Verification And Quality¶

The repository treats documentation, notebooks, utilities, and packaging as one workflow. The main verification entrypoints are:

make ask QUESTION="What does this repository research?"
make compile
make smoke-test
make lint
make typecheck
make verify-surfaces
make test
make quality
make build

Git hooks are managed through pre-commit:

make hooks-install
make hooks-run
make hooks-run-push

The pre-commit hook stays lightweight with Ruff checks. The pre-push hook runs the heavier acceptance gates: mypy, basedpyright, retrieval evaluation, pytest with coverage, and repository-surface verification. The same retrieval gate also runs inside make quality and CI.

Azure Deployment Path¶

This repository does not fine-tune or deploy a model on its own. It writes deployment metadata that downstream Azure workflows can consume after a tuned artifact already exists. It now also includes first-class runtime probes and a live-answer surface for validating the repository's Azure configuration against the same uv-managed CLI.

make azure-manifest MODEL_ID=my-ft-model DEPLOYMENT_NAME=repo-rag-ft
make azure-openai-probe
make azure-inference-probe
make ask-live QUESTION="What does this repository research?"

The manifest lands in artifacts/azure/ and records the deployment name, endpoint, and required runtime environment variables.

Agent Guidance¶

Repository-local agent instructions live in AGENTS.md.

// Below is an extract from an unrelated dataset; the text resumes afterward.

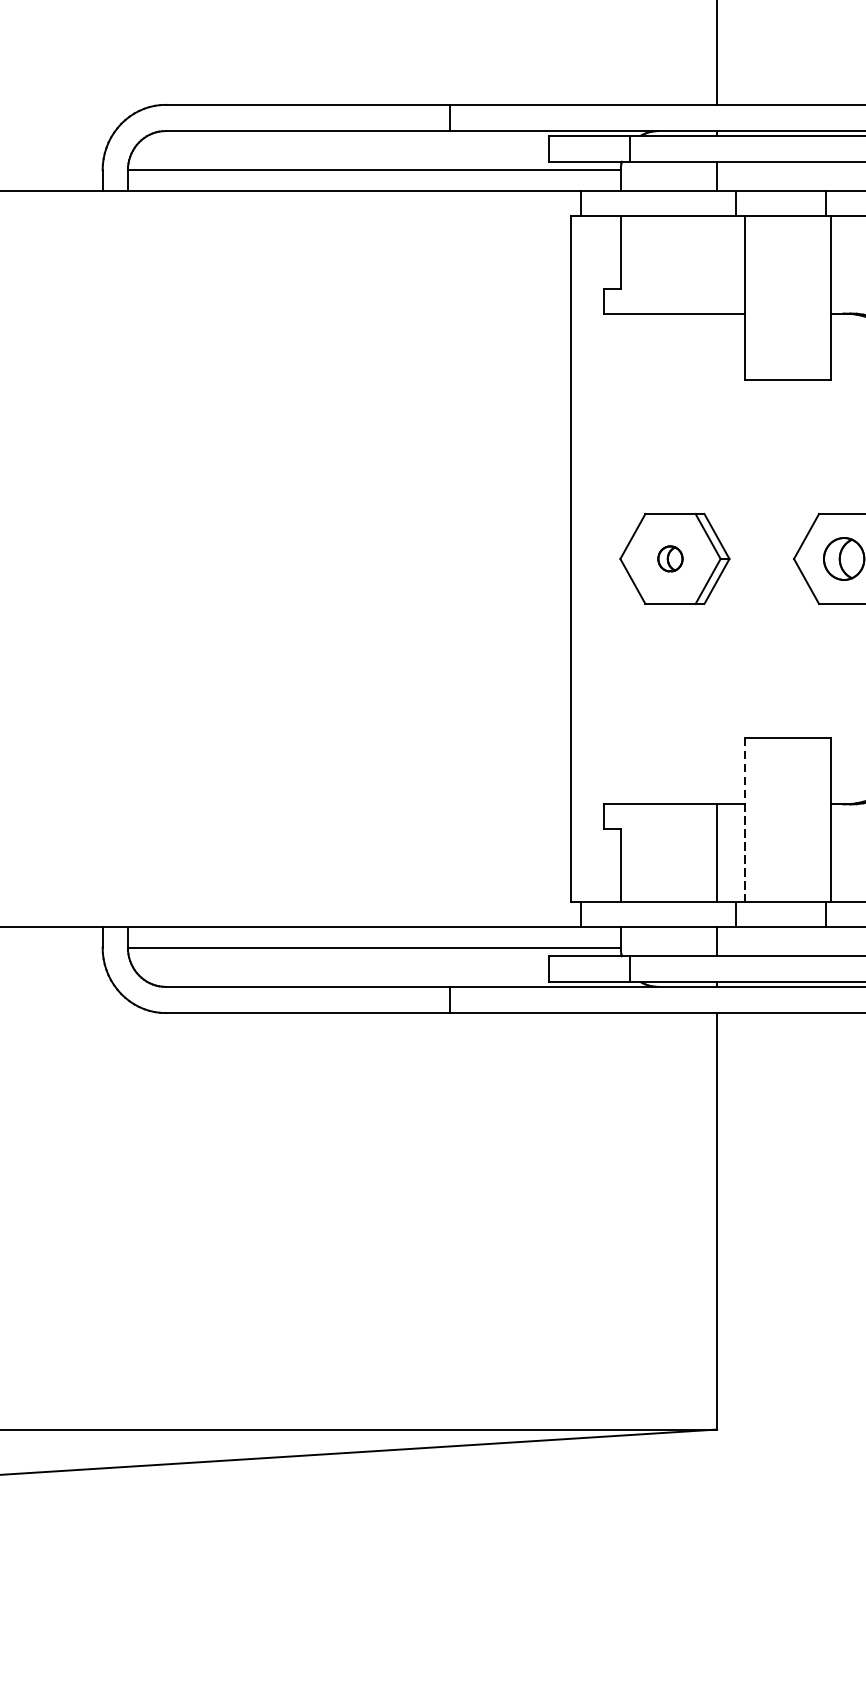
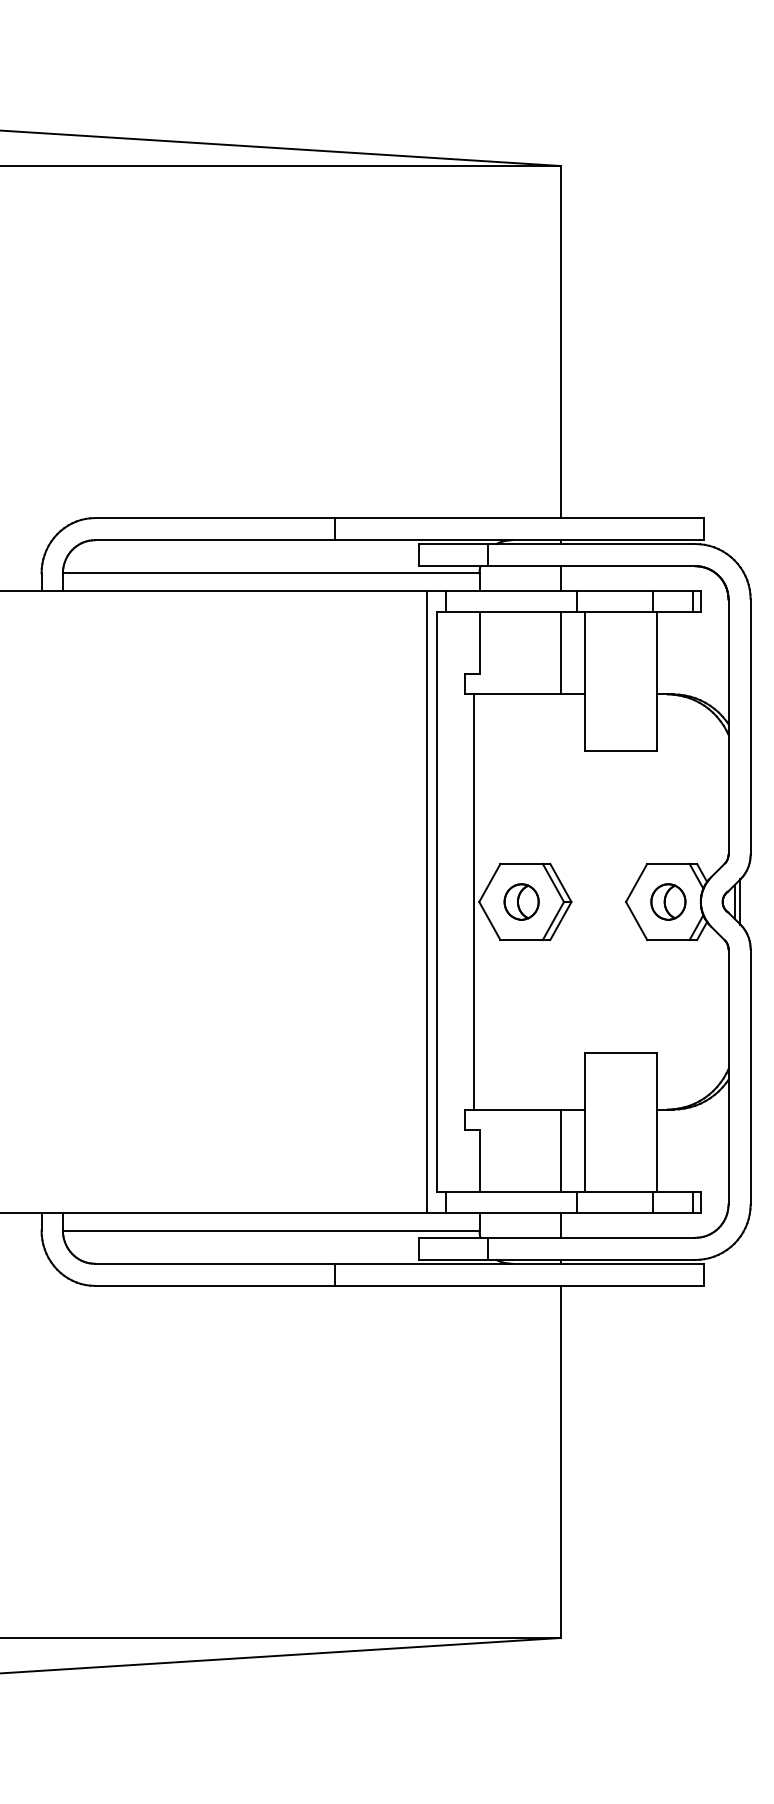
line: (717, 265) -> (561, 653), added
line: (557, 558) -> (426, 901), added
line: (613, 558) -> (473, 901), added
part: (670, 558) -> (521, 901), size x1.67
line: (744, 820) -> (584, 1123), dashed -> solid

Agents and contributors should start with named make targets or uv run repo-rag ... commands before inventing one-off workflows so notebooks, tests, CI, and automation stay aligned. The overreaching repository narrative that agents are expected to keep current lives in README.AGENTS.md. For repo question answering, make ask already uses the Rust lookup path first. Run make rust-lookup QUERY="..." when you want to inspect those candidate files directly before moving to make ask-dspy.

Post-Push Workflow¶

After every push:

Inspect recent runs with gh run list --limit 10.
Capture the relevant gh run view details.
Store the summary in samples/logs/.

That step is part of the repository contract, not optional cleanup.